5.12.13

O rio é uma centelha

In http://dnr.wi.gov/topic/Lands/WildRivers/images/BullFalls3_700x288.jpg
Para lá dos altos prados, num lugar remoto onde as rochas graníticas se afundam numa cova fecunda. Nesse lugar, onde um fino fio de água sobe das entranhas, um frágil regato escorre devagar pela pouca inclinação do terreno. Há rios que perecem na sua nascitura forma, quando as entranhas padecem de estival aridez na ausência demorada da chuva que seria seu manancial. Mas este é um rio bravo, até quando num quase impercetível fio de água desafia os elementos e o frio glaciar do inverno, nunca se depondo em sólida forma do gelo que adorna os montes à volta.
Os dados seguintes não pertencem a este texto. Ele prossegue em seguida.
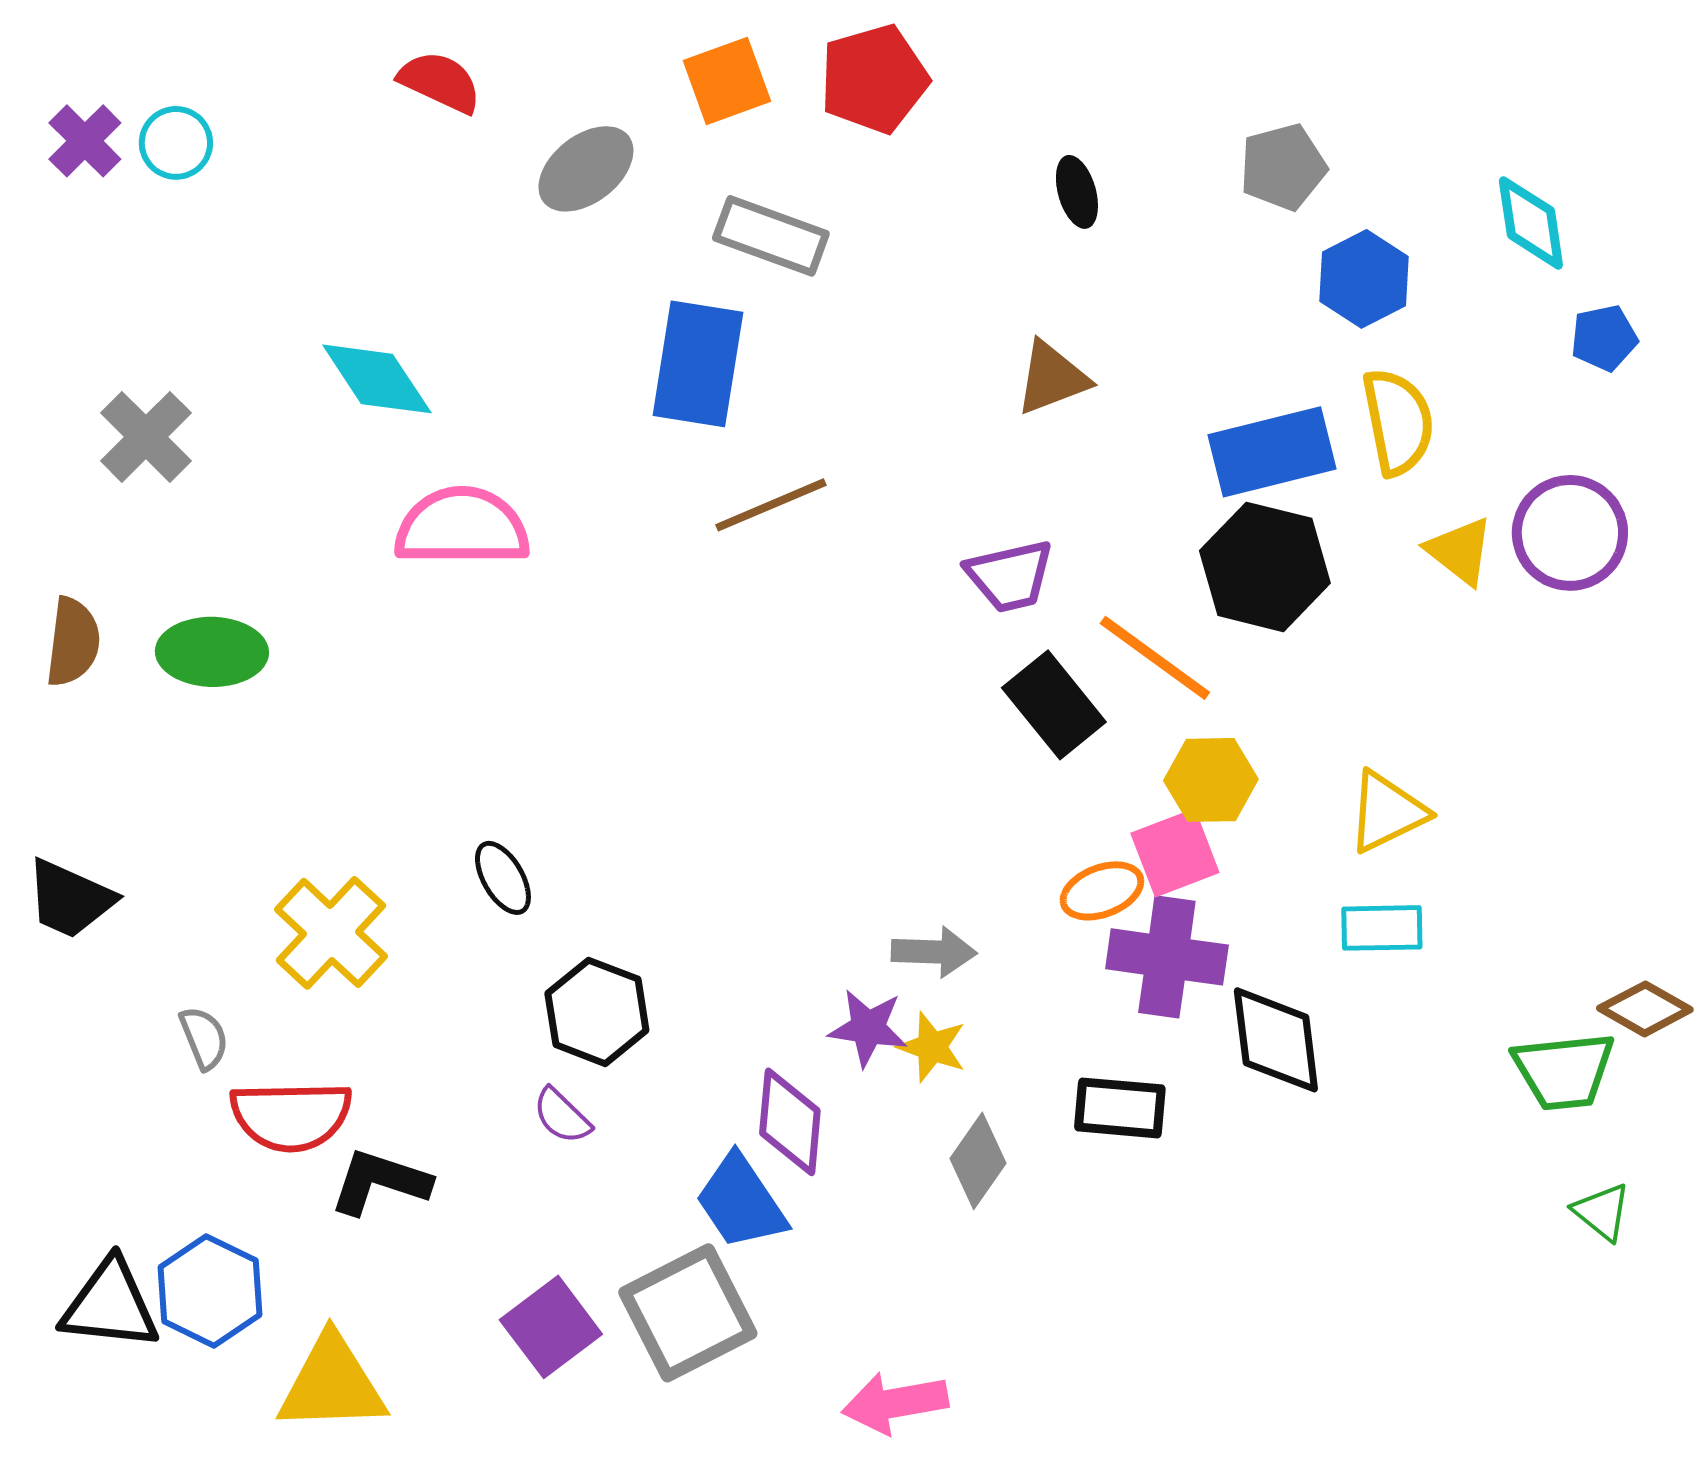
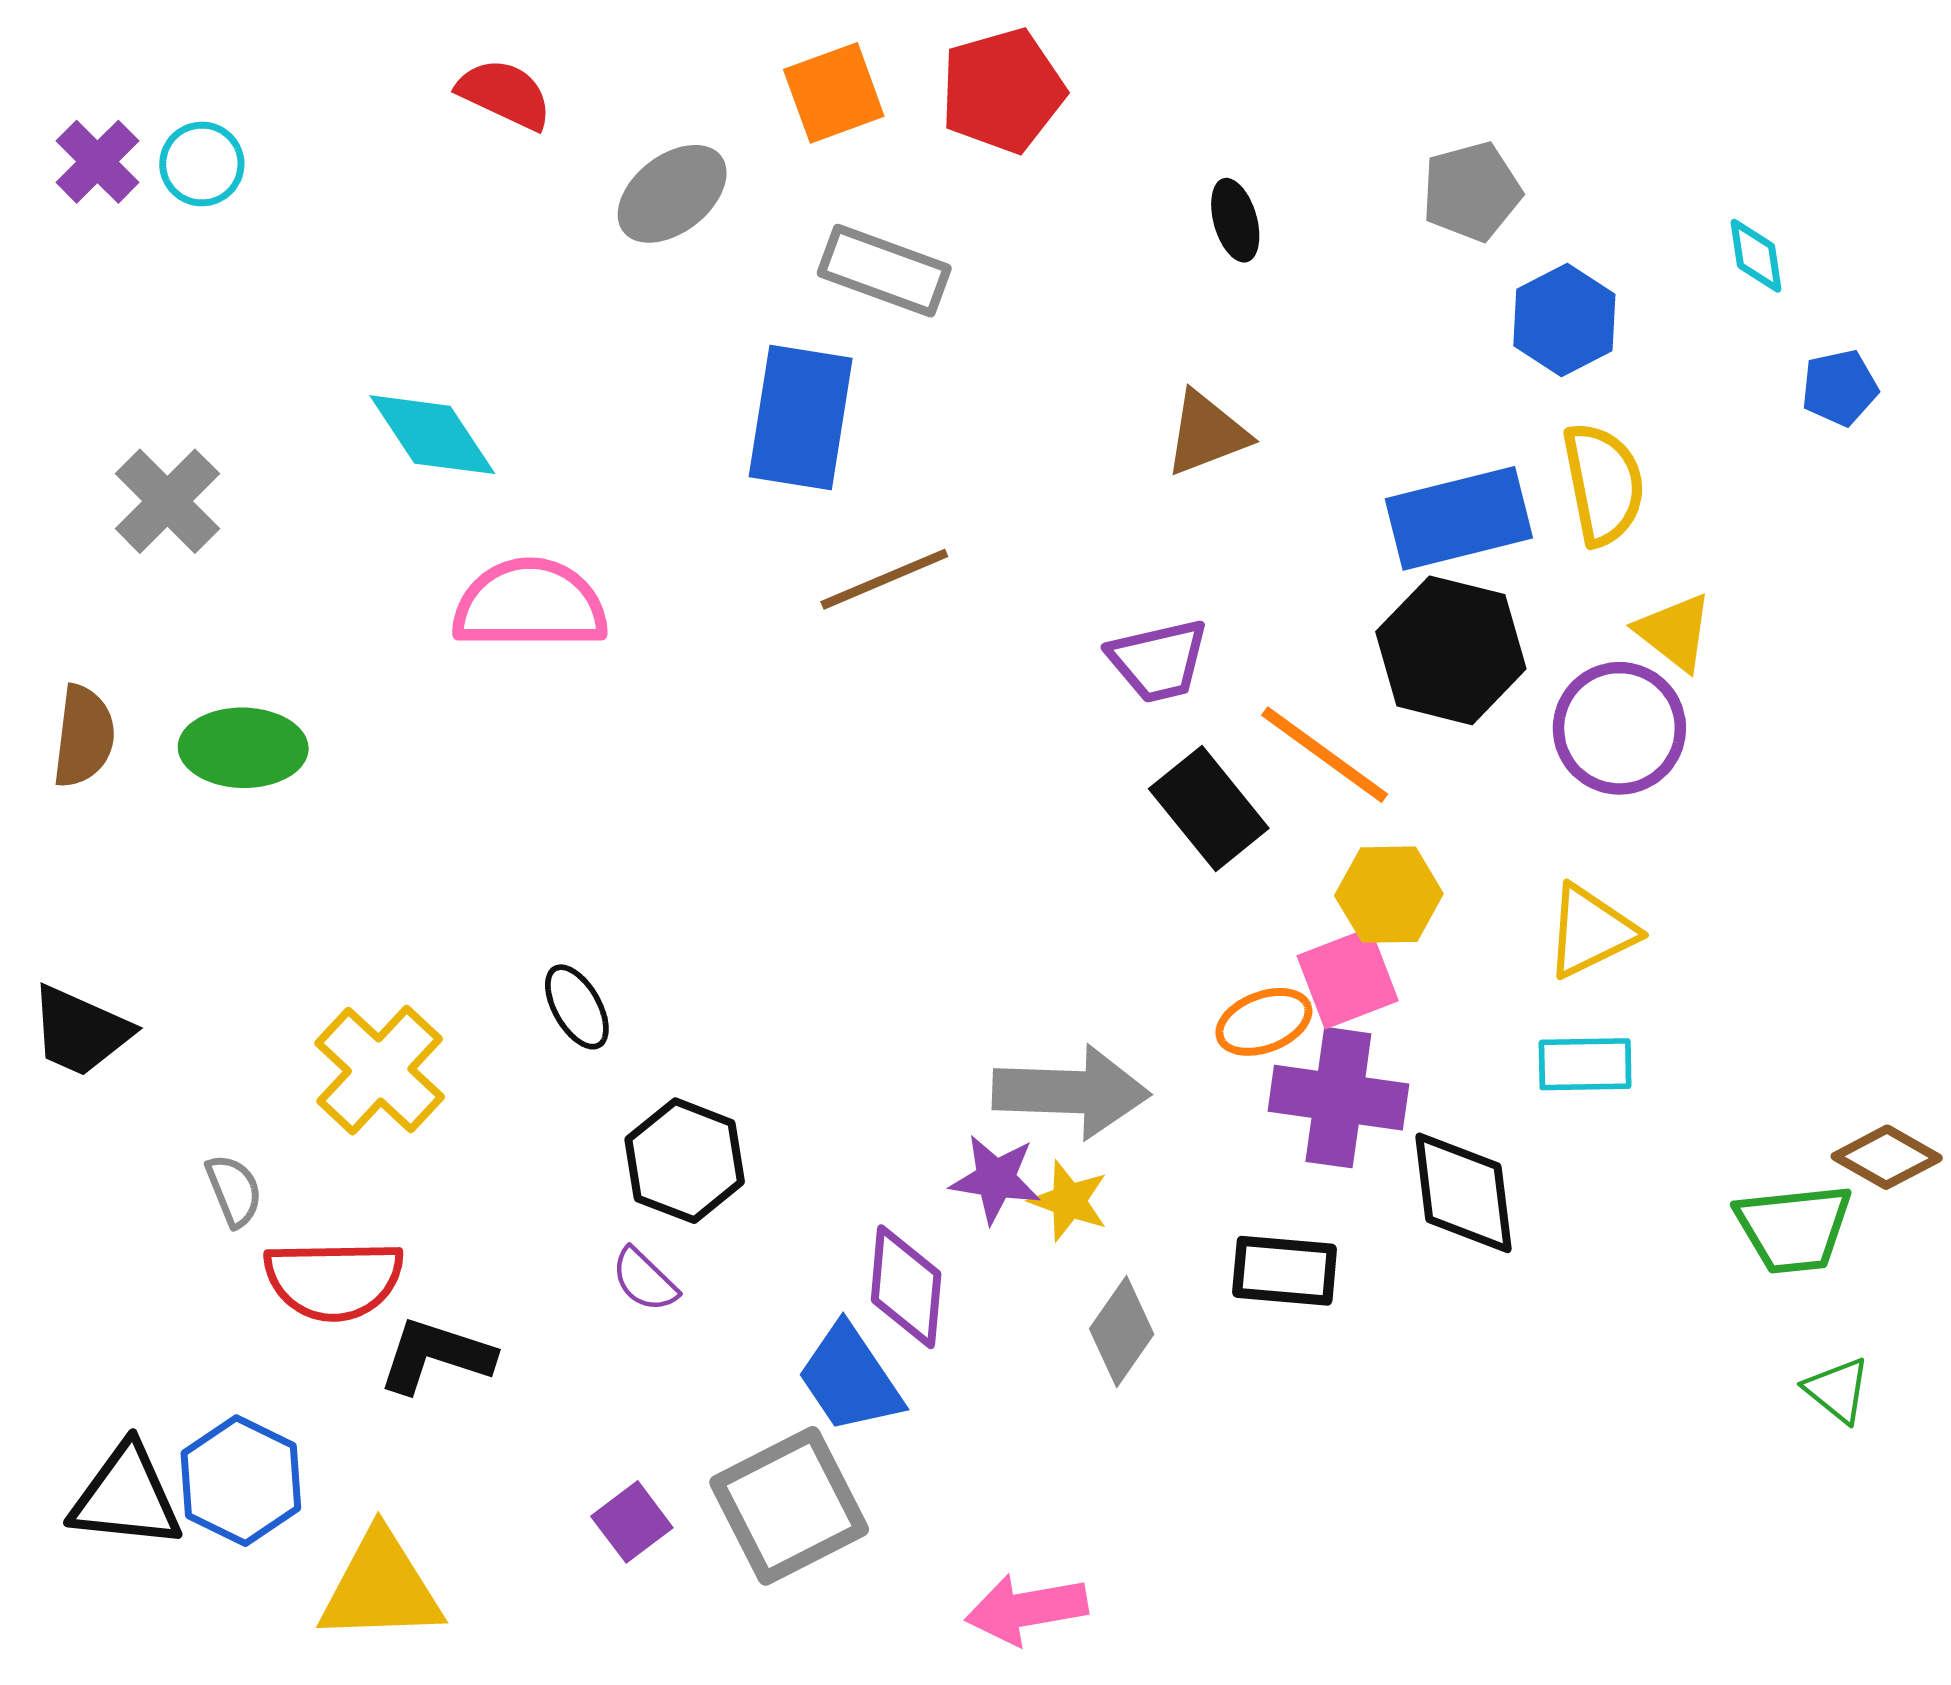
cyan diamond: (1531, 223) -> (1756, 256), size x0.7
purple circle: (1570, 533) -> (1619, 728), moved
gray arrow: (934, 952) -> (1071, 1092), size x1.6
purple square: (551, 1327) -> (632, 1522), size x0.7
Um pouco à frente, aproveitando o declive do chão que se afunila em voraz precipício, o rio acelera a marcha. Até lá recebe outros, esparsos, mantos de água que o engrossam. Quando se despenha no desfiladeiro já ganhou a feitoria de um rio visível. Dissolve-se em espuma enquanto esvoaça antes de se estatelar com fragor nas rochas alisadas pela interminável erosão das águas em sua queda. Empreende o rio uma viagem alucinante, emparedado pelas margens. As águas insubordinam-se em seu leito sitiado, rumorejando uma fúria infantil e, todavia, medonha. Dizem os habitantes locais que nunca alguém se aventurou nas alvoraçadas águas do estreito leito. O rio é atirado às feras, faz antecipado tirocínio das contrariedades. Depressa o rio se converte em fera e as pessoas contemplam as águas amotinadas com admiração e temor.
Mas o rio cansa-se dos solavancos que o destemperam. O terreno ajuda quando se aquieta das alturas e oferece um leito suave, já sem o espartilho das margens ameadas por altas muralhas. Acalma-se, o rio. Já está maduro para receber outras águas, os nutrientes arrematados pelos afluentes que a ele vêm. Não adultera a sua identidade, que o curso maior de água é ele que o transporta. À medida que na sua embocadura desaguam os afluentes, o rio começa-se a transfigurar. Já não é o manancial puro com alimentação telúrica, o rio indomável que conheceu a paisagem das altas montanhas. Águas outras temperam-no, ensinam a olhar com olhos diferentes para as paisagens que desfilam no horizonte.
Ao envelhecer, o rio agiganta-se. Alarga-se em sítios onde as margens contrárias se distanciam por léguas. O movimento das águas quase não se nota por entre a quietude do leito madraço. Uns poetas consagraram versos arrebatados à luz que o rio empresta à cidade que é seu derradeiro apeadeiro. Pressagiando o decesso, quando o rio por fim se entrega nos braços da vastidão do mar. Um paradoxal óbito, proclamavam esses versos: na sua senescência, era um fulgor de vitalidade, um largo leito reivindicando o respeito de quem nele deitasse o olhar.
Os poetas estavam equivocados. Quebrados versos na sua finitude, que o rio não tinha cais final quando as águas suas se misturavam com as do mar. A entrada no vasto mar era um lampejo do rio, que vem adocicar o salgado mar. O seu leito acamava, em lenta diluição, no mar. A altivez do mar era também um quinhão da altivez do rio que nele de deitou. Provando que não era a foz o lugar do seu decesso.